- **DATA FOR THIS EXERCISE**
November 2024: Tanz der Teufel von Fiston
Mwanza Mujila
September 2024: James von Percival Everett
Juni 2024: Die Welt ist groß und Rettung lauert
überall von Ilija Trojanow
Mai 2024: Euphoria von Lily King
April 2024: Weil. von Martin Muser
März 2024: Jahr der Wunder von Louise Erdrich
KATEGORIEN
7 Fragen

- **PROBLEM STATEMENT**
Rewrite the lines of the data with every occurrence of "von" replaced by "by", leaving everything else unchanged.

- **EXERCISE SOLUTION**
November 2024: Tanz der Teufel by Fiston
Mwanza Mujila
September 2024: James by Percival Everett
Juni 2024: Die Welt ist groß und Rettung lauert
überall by Ilija Trojanow
Mai 2024: Euphoria by Lily King
April 2024: Weil. by Martin Muser
März 2024: Jahr der Wunder by Louise Erdrich
KATEGORIEN
7 Fragen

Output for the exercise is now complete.